マドセン:一人の批評家がこの映画の美しさを見て、「映画を取る人間も機械の美しさの魅惑の前にはひれ伏してしまったのか」と書いた人がいました。(機械の美しさは)なんとも言えない無機質な美しさです。従来の苦痛を受けて、もがき、悲しむ人達を写しだすのとは違う側面から物事を切り取ることで、私が新しい表現方法を提示したのかもしれないと思っています。モーツアルトのレクイエムを思い出してください。死を描いているが限りなく美しい。美しいからと言ってきれいなものを扱っているわけではありません。オンカロもこの作品もレクイエムのようなものだと思っています。10万年後にはテレビもDVDもないかもしれないけれど、私達がなにものだったのかという足跡になるでしょう。科学や技術の進歩は価値のあるもので、否定はしません。しかしそれを受動的になんでも受けてしまわない事です。それを享受するのであれば、それを声に出して話し合う事が必要です。日本人の方は話し合っているのでしょうか?居住できない避難地区にいた人たちが生活を全て奪われた悲しみはおぞましい現実です。そこに目がいってしまいます。それよりも残酷なのは事実をあいまいにし、これから先になにがあるのかをつまびらかにしないことです。「つまびらかにしない」ということが日本の文化であるなら、(福島の事故は)実は起こるべくして起こった災害かもしれません。

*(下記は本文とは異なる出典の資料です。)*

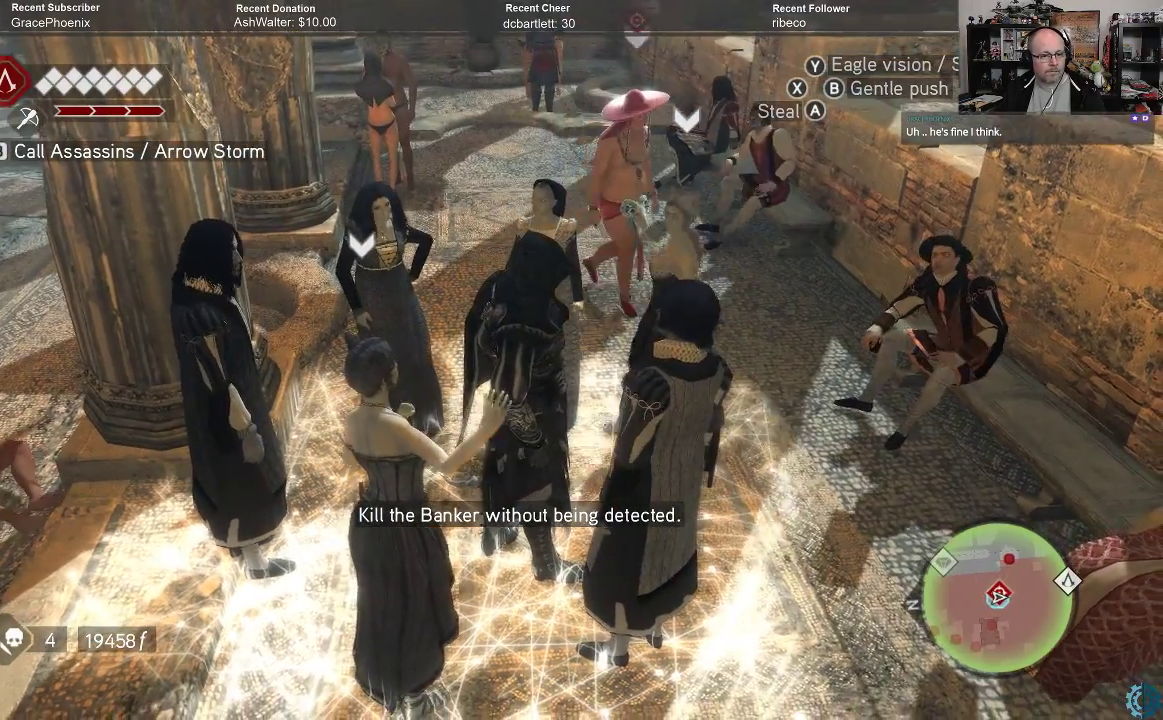
{"buttons": [], "left_stick": "center", "right_stick": "center", "events": [[100, "right_stick", "right"], [300, "right_stick", "down-right"], [400, "right_stick", "center"]]}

「隠したい」という真意を知った時にシナリオが固まった(マドセン監督)
-技術と共に人のモラルに話が進むのですがその点について完成のイメージは取材前からありましたか。
マドセン:このシナリオが固まったのは、(管理会社の)「隠したい」という真意を知った時ですね。一番怖いのは欠陥ではなく、「人間」の好奇心が一番怖いんだということを知った時にこういうものにしようと思いました。オンカロというのは危険な設備です。人はオンカロに核廃棄物を埋めたことで問題は解決されたと思っている可能性があります。これこそ一番怖いことです。誰かが掘り起こしてしまったら大変なことになるわけですから、問題は解決していません。かなり厳しい基準を作ったところで、人間的本質的な要素を計算に入れると掘り起こしてしまう可能性はなくならず、欠陥のある施設と言わざるを得ません。一方、オンカロは10万年後のために作られたのではなく、現在に生きる人々のために作られたという見方も出来ます。原子力発電のアキレス腱と言われた核廃棄物がこれで解決したぞということを見せるために作られたという見方もできるわけです。怖いのは欠陥ではなく、「人間」ではないでしょうか。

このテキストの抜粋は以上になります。